• [Records to use]:
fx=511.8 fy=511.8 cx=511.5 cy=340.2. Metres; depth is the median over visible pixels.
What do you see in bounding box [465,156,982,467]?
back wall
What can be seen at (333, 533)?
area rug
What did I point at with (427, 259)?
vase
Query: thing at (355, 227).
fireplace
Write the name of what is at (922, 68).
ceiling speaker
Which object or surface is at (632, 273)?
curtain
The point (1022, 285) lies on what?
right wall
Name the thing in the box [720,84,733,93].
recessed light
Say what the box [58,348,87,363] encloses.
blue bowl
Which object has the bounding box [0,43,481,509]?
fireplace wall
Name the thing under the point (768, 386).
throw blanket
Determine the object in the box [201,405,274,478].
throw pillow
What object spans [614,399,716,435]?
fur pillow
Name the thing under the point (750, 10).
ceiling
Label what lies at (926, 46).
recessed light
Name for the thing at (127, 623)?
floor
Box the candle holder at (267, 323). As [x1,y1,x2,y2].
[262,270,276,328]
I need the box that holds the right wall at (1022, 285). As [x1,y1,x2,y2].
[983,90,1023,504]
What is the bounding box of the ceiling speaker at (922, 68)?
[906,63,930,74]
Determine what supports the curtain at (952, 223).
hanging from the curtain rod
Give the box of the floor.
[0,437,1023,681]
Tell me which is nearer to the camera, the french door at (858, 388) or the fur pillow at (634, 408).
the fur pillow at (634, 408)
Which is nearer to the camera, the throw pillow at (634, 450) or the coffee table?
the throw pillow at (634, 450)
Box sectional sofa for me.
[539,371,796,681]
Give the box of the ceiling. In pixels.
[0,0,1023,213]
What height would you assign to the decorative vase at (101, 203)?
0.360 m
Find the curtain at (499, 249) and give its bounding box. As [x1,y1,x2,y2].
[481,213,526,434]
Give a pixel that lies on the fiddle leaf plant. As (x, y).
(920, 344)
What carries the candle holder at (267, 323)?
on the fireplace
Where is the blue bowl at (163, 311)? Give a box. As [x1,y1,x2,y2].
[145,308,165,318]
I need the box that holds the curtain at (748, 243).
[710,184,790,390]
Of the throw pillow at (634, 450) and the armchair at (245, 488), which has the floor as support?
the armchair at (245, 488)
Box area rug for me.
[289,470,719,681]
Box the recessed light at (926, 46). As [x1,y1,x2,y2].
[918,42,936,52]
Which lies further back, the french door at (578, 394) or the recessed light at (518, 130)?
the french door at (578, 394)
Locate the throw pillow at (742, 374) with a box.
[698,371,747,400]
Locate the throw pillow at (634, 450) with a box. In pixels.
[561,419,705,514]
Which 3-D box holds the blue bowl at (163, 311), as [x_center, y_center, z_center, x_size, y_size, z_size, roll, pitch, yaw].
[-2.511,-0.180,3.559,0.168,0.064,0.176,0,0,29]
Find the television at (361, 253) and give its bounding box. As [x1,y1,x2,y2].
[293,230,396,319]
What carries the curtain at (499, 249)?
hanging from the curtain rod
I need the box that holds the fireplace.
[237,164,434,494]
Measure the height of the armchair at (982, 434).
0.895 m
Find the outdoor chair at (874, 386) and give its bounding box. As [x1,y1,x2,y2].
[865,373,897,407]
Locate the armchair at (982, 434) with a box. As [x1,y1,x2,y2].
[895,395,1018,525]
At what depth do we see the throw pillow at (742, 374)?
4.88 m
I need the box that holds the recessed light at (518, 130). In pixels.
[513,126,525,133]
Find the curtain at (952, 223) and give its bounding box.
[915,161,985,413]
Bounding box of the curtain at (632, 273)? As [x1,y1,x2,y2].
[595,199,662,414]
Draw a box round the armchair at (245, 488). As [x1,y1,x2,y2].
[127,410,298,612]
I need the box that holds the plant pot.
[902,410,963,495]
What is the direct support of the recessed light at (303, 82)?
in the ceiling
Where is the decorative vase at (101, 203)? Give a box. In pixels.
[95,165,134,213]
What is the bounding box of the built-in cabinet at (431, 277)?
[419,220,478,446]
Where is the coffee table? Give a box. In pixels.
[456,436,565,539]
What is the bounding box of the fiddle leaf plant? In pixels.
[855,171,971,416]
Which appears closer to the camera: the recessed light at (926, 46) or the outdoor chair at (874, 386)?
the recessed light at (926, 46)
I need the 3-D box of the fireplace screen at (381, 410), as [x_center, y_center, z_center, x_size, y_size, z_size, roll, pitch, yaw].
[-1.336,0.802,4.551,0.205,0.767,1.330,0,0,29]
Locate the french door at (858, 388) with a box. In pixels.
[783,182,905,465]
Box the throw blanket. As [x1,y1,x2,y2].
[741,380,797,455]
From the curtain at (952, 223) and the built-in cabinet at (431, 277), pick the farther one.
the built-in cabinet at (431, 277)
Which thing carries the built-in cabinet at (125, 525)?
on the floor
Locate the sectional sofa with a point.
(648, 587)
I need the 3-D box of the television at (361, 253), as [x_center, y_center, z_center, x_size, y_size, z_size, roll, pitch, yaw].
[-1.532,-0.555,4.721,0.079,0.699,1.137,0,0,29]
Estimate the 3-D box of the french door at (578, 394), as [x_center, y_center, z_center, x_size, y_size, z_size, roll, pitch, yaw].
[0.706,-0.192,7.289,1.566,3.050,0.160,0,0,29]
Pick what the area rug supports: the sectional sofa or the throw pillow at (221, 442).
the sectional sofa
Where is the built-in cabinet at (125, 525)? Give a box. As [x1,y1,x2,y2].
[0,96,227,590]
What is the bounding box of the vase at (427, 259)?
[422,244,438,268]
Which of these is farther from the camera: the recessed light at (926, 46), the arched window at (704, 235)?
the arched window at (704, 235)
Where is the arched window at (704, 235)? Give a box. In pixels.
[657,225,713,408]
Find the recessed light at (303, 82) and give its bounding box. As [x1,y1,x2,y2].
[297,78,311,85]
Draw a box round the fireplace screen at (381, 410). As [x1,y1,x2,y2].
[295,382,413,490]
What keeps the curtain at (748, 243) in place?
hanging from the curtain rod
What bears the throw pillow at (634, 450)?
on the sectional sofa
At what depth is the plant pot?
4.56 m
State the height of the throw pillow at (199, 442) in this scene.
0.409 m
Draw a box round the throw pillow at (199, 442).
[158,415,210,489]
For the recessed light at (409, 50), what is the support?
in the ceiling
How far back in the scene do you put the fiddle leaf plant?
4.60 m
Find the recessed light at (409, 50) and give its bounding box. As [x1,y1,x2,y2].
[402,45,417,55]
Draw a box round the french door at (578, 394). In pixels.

• [The problem]: Each line above must be reproduced exactly as it stands.

• [Answer to the problem]:
fx=511.8 fy=511.8 cx=511.5 cy=340.2. Metres; depth is the median over visible pixels.
What do you see in bounding box [465,156,982,467]?
back wall
What can be seen at (333, 533)?
area rug
What did I point at with (427, 259)?
vase
Query: thing at (355, 227).
fireplace
Write the name of what is at (922, 68).
ceiling speaker
Which object or surface is at (632, 273)?
curtain
The point (1022, 285) lies on what?
right wall
Name the thing in the box [720,84,733,93].
recessed light
Say what the box [58,348,87,363] encloses.
blue bowl
Which object has the bounding box [0,43,481,509]?
fireplace wall
Name the thing under the point (768, 386).
throw blanket
Determine the object in the box [201,405,274,478].
throw pillow
What object spans [614,399,716,435]?
fur pillow
Name the thing under the point (750, 10).
ceiling
Label what lies at (926, 46).
recessed light
Name for the thing at (127, 623)?
floor
Box the candle holder at (267, 323). As [x1,y1,x2,y2].
[262,270,276,328]
I need the box that holds the right wall at (1022, 285). As [x1,y1,x2,y2].
[983,90,1023,504]
What is the bounding box of the ceiling speaker at (922, 68)?
[906,63,930,74]
Determine what supports the curtain at (952, 223).
hanging from the curtain rod
Give the box of the floor.
[0,437,1023,681]
Tell me which is nearer to the camera, the french door at (858, 388) or the fur pillow at (634, 408).
the fur pillow at (634, 408)
Which is nearer to the camera, the throw pillow at (634, 450) or the coffee table?
the throw pillow at (634, 450)
Box sectional sofa for me.
[539,371,796,681]
Give the box of the ceiling. In pixels.
[0,0,1023,213]
What height would you assign to the decorative vase at (101, 203)?
0.360 m
Find the curtain at (499, 249) and give its bounding box. As [x1,y1,x2,y2].
[481,213,526,434]
Give a pixel that lies on the fiddle leaf plant. As (x, y).
(920, 344)
What carries the candle holder at (267, 323)?
on the fireplace
Where is the blue bowl at (163, 311)? Give a box. As [x1,y1,x2,y2].
[145,308,165,318]
I need the box that holds the curtain at (748, 243).
[710,184,790,390]
Of the throw pillow at (634, 450) and the armchair at (245, 488), which has the floor as support?
the armchair at (245, 488)
Box area rug for me.
[289,470,719,681]
Box the recessed light at (926, 46). As [x1,y1,x2,y2].
[918,42,936,52]
Which lies further back, the french door at (578, 394) or the recessed light at (518, 130)?
the french door at (578, 394)
Locate the throw pillow at (742, 374) with a box.
[698,371,747,400]
Locate the throw pillow at (634, 450) with a box. In pixels.
[561,419,705,514]
Which 3-D box holds the blue bowl at (163, 311), as [x_center, y_center, z_center, x_size, y_size, z_size, roll, pitch, yaw].
[-2.511,-0.180,3.559,0.168,0.064,0.176,0,0,29]
Find the television at (361, 253) and give its bounding box. As [x1,y1,x2,y2].
[293,230,396,319]
What carries the curtain at (499, 249)?
hanging from the curtain rod
I need the box that holds the fireplace.
[237,164,434,494]
Measure the height of the armchair at (982, 434).
0.895 m
Find the outdoor chair at (874, 386) and give its bounding box. As [x1,y1,x2,y2].
[865,373,897,407]
Locate the armchair at (982, 434) with a box. As [x1,y1,x2,y2].
[895,395,1018,525]
At what depth do we see the throw pillow at (742, 374)?
4.88 m
I need the box that holds the recessed light at (518, 130). In pixels.
[513,126,525,133]
Find the curtain at (952, 223) and give its bounding box.
[915,161,985,413]
Bounding box of the curtain at (632, 273)? As [x1,y1,x2,y2].
[595,199,662,414]
Draw a box round the armchair at (245, 488). As [x1,y1,x2,y2].
[127,410,298,612]
I need the box that holds the plant pot.
[902,410,963,495]
What is the direct support of the recessed light at (303, 82)?
in the ceiling
Where is the decorative vase at (101, 203)? Give a box. In pixels.
[95,165,134,213]
What is the bounding box of the built-in cabinet at (431, 277)?
[419,220,478,446]
Where is the coffee table? Give a box. In pixels.
[456,436,565,539]
What is the bounding box of the fiddle leaf plant? In pixels.
[855,171,971,416]
Which appears closer to the camera: the recessed light at (926, 46) or the outdoor chair at (874, 386)?
the recessed light at (926, 46)
I need the 3-D box of the fireplace screen at (381, 410), as [x_center, y_center, z_center, x_size, y_size, z_size, roll, pitch, yaw].
[-1.336,0.802,4.551,0.205,0.767,1.330,0,0,29]
Locate the french door at (858, 388) with a box. In pixels.
[783,182,905,465]
Box the throw blanket. As [x1,y1,x2,y2].
[741,380,797,455]
From the curtain at (952, 223) and the built-in cabinet at (431, 277), pick the farther one.
the built-in cabinet at (431, 277)
Which thing carries the built-in cabinet at (125, 525)?
on the floor
Locate the sectional sofa with a point.
(648, 587)
I need the 3-D box of the television at (361, 253), as [x_center, y_center, z_center, x_size, y_size, z_size, roll, pitch, yaw].
[-1.532,-0.555,4.721,0.079,0.699,1.137,0,0,29]
Estimate the 3-D box of the french door at (578, 394), as [x_center, y_center, z_center, x_size, y_size, z_size, roll, pitch, yaw].
[0.706,-0.192,7.289,1.566,3.050,0.160,0,0,29]
Pick what the area rug supports: the sectional sofa or the throw pillow at (221, 442).
the sectional sofa
Where is the built-in cabinet at (125, 525)? Give a box. As [x1,y1,x2,y2].
[0,96,227,590]
What is the bounding box of the vase at (427, 259)?
[422,244,438,268]
Which of these is farther from the camera: the recessed light at (926, 46), the arched window at (704, 235)?
the arched window at (704, 235)
Where is the arched window at (704, 235)? Give a box. In pixels.
[657,225,713,408]
Find the recessed light at (303, 82) and give its bounding box. As [x1,y1,x2,y2].
[297,78,311,85]
Draw a box round the fireplace screen at (381, 410). As [x1,y1,x2,y2].
[295,382,413,490]
What keeps the curtain at (748, 243) in place?
hanging from the curtain rod
What bears the throw pillow at (634, 450)?
on the sectional sofa
At what depth is the plant pot?
4.56 m
State the height of the throw pillow at (199, 442) in this scene.
0.409 m
Draw a box round the throw pillow at (199, 442).
[158,415,210,489]
For the recessed light at (409, 50), what is the support?
in the ceiling
How far back in the scene do you put the fiddle leaf plant?
4.60 m
Find the recessed light at (409, 50) and give its bounding box. As [x1,y1,x2,y2].
[402,45,417,55]
Draw a box round the french door at (578, 394). In pixels.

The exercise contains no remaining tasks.